Ingram has spent the last several years prodding friends and neighbors and even strangers to check their closets for coats. During the early months of the COVID-19 pandemic, he and four other locals founded C-U Mask Makers, which provided 15,000 free masks.
Taking inspiration from a Rossville, Illinois, resale shop that has given away hundreds of prom dresses over the years, former Champaign County Recorder of Deeds Mike Ingram has planned a prom dress giveaway in Champaign on April 16.
Twisted Sisters, the Vermilion County shop known far and wide as the “free prom dress” store, helps hundreds of high school students every year get outfitted for that high school rite of passage: prom.
“I’ve watched my aunts do amazing work over the years and have so frequently mentioned to people that if they’re struggling to cover prom costs that they should take a trip over to Rossville,” says Ingram. “But, of course, not everyone can easily make that trip. This year someone said ‘you should do something like that here because kids really need it.’ And something clicked.”
Saturday’s event is from 11am-7pm at 1422 S. Neil in Champaign, across from the Hilton Garden Inn.
Attendees from any local prom, including the UP Center’s ‘Queer Prom’, are welcome.
Donations can still be dropped off at Farren’s restaurant in downtown Champaign from 11am-9pm on Friday, and at the event space from 4-7pm on Friday. Saturday drop off during the event is allowed.
Items should be in good repair and clean.
Having locals do some spring cleaning of formal dresses, shoes, purses and more seemed like a natural next step.
“Prom can be stressful, not just on kids but on parents and families, too. There are so many expenses that can add up, and it’s hard when you’re not in a financial spot to do all of the things that your friends are doing,” Ingram said. “It’s great that some of the artifice of prom has disappeared in recent years, with kids feeling more comfortable going on their own terms or simply not treating it as the pinnacle of high school life.
“But for some it is still a rite of passage, or they just want to go in a look that they love.

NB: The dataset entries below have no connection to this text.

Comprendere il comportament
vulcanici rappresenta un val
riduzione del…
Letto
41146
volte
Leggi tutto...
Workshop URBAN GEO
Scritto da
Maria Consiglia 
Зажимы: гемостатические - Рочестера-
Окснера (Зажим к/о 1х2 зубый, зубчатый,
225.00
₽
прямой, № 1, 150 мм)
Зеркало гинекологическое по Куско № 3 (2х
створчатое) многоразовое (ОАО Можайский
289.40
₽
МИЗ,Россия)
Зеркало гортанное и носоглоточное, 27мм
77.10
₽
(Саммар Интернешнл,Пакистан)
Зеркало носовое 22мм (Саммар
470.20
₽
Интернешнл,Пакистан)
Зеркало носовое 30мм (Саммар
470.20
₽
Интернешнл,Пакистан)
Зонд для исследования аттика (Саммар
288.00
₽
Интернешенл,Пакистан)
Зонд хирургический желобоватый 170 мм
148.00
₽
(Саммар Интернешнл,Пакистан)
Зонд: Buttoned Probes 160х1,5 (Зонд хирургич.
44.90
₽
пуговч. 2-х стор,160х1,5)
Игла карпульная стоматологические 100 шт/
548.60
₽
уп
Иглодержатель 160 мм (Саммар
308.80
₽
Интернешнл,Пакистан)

I found myself in a position to be able to help with that, so here we are.”
A social media campaign soliciting donations brought in several items, with downtown restaurant Farren’s offering itself as a drop-off location. Local group R Rentals offered up a location, and Christine Windelborn of Starshine Finds came onboard to help coordinate.
“It was a short ramp up, but we already have ideas for how we can make it even bigger next year,” said Windelborn, whose boutique donated dozens of items.